PA-0144
Puppy Pose
Uttana Shishosana
Summary
A kneeling extension posture that explores length through the spine, shoulders and sides of the body while keeping the hips lifted.
“Kneel softly. Reach forward. Let the chest descend with care.”
Essence
Puppy Pose sits between Child's Pose and Downward Facing Dog. The knees remain grounded while the arms reach forward, creating a quiet invitation for the spine, shoulders and chest to lengthen. It can reveal how the upper body meets space, breath and support.
Intention
The purpose is not to push the chest to the floor. The purpose is to explore length without strain. Allow the shape to be spacious enough for steady breathing and sensitive enough to change.
What this pose develops
Physical
- •Shoulder mobility
- •Spinal extension
- •Thoracic awareness
- •Arm reach
Mental
- •Patience
- •Sensitivity
- •Quiet attention
Teaching concepts
- •Supported extension
- •Shoulder organisation
- •Breath-led depth
How to practise
- 1Begin on hands and knees.
- 2Place your knees under or slightly behind your hips.
- 3Walk your hands forward.
- 4Keep the hips lifted as the chest moves towards the floor.
- 5Allow the forehead, chin or chest to rest only if this feels comfortable.
- 6Press lightly through the hands or fingertips.
- 7Let the back of the neck stay long.
- 8Breathe into the space across the ribs.
- 9Remain for several breaths.
Alignment exploration
Instead of searching for the “correct” position, notice:
- •Can the hips stay above the knees without gripping?
- •Where do the shoulders feel the reach?
- •Does the lower back feel spacious or compressed?
- •Can the neck remain easy?
- •Is there room for the breath to move?
Breath
Let the breath show how much depth is available. If breathing becomes narrow or effortful, explore less reach, more support, or a higher resting point for the head.
Teacher’s eye
Observe whether the student is seeking depth through the chest, the shoulders or the lower back. The useful version may be smaller, especially when the arms and ribs can soften without collapsing.
Student practice
Reflect after practising:
- •What changed when you walked the hands slightly closer or further away?
- •Did the breath move more easily in one version?

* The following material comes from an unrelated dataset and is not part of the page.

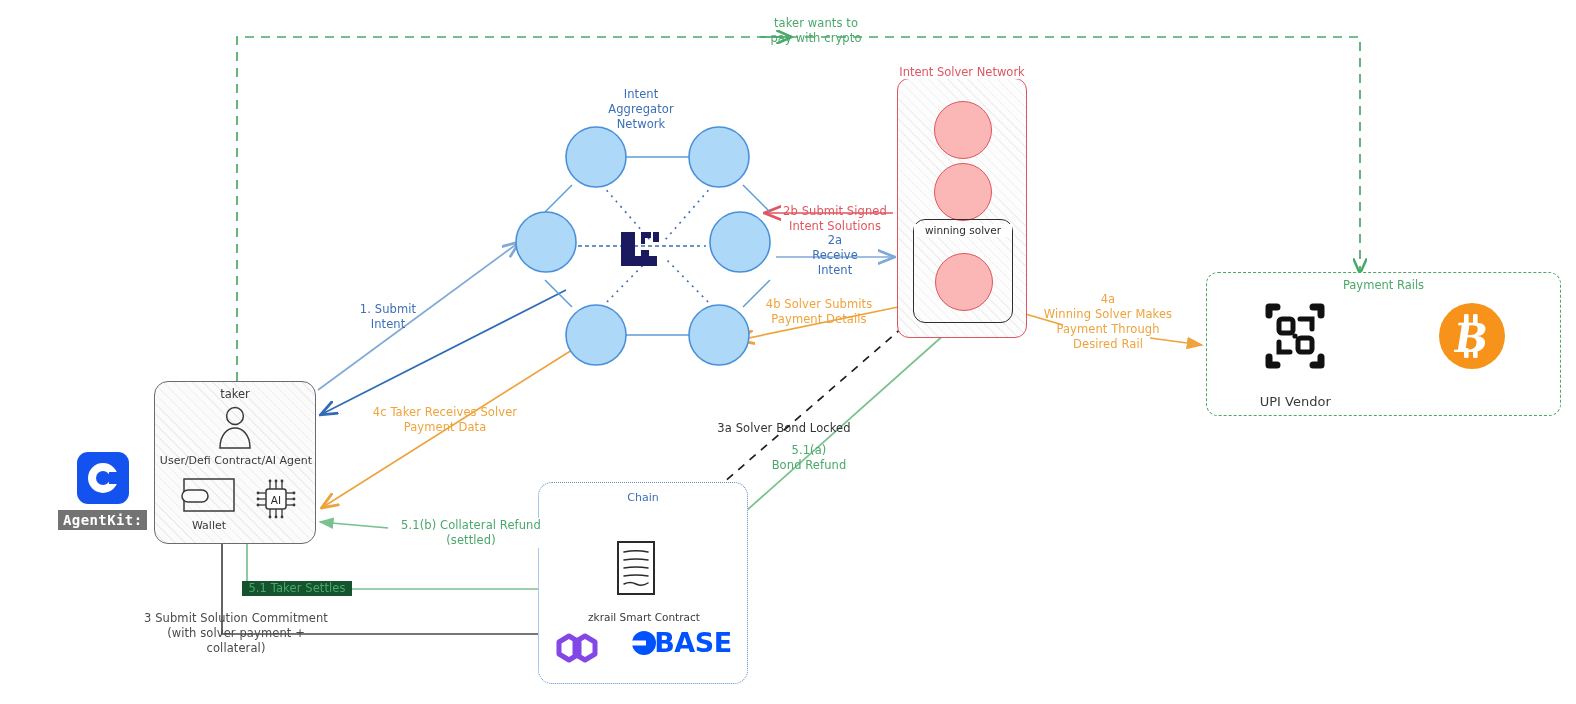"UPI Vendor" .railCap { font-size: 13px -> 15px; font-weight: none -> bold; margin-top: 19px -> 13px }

- •Where did you feel supported by the floor?
- •Was there a place where reaching became pushing?
Common movement strategies
Rather than mistakes, you may notice:
- •Collapsing into the lower back
- •Forcing the chest towards the floor
- •Holding tension in the jaw or neck
- •Splaying the elbows wide
- •Pressing too strongly through the hands
- •Holding the breath
Modifications
- •Place a blanket under the knees
- •Rest the forehead on a block
- •Keep the elbows bent
- •Bring the hands wider than the shoulders
- •Place the forearms on blocks
- •Reduce the distance between hands and knees
Props
Completion check
- ✓Breathing remains steady.
- ✓The shoulders feel engaged without strain.
- ✓The neck feels comfortable.
- ✓The lower back feels spacious.
- ✓The pose can be left without urgency.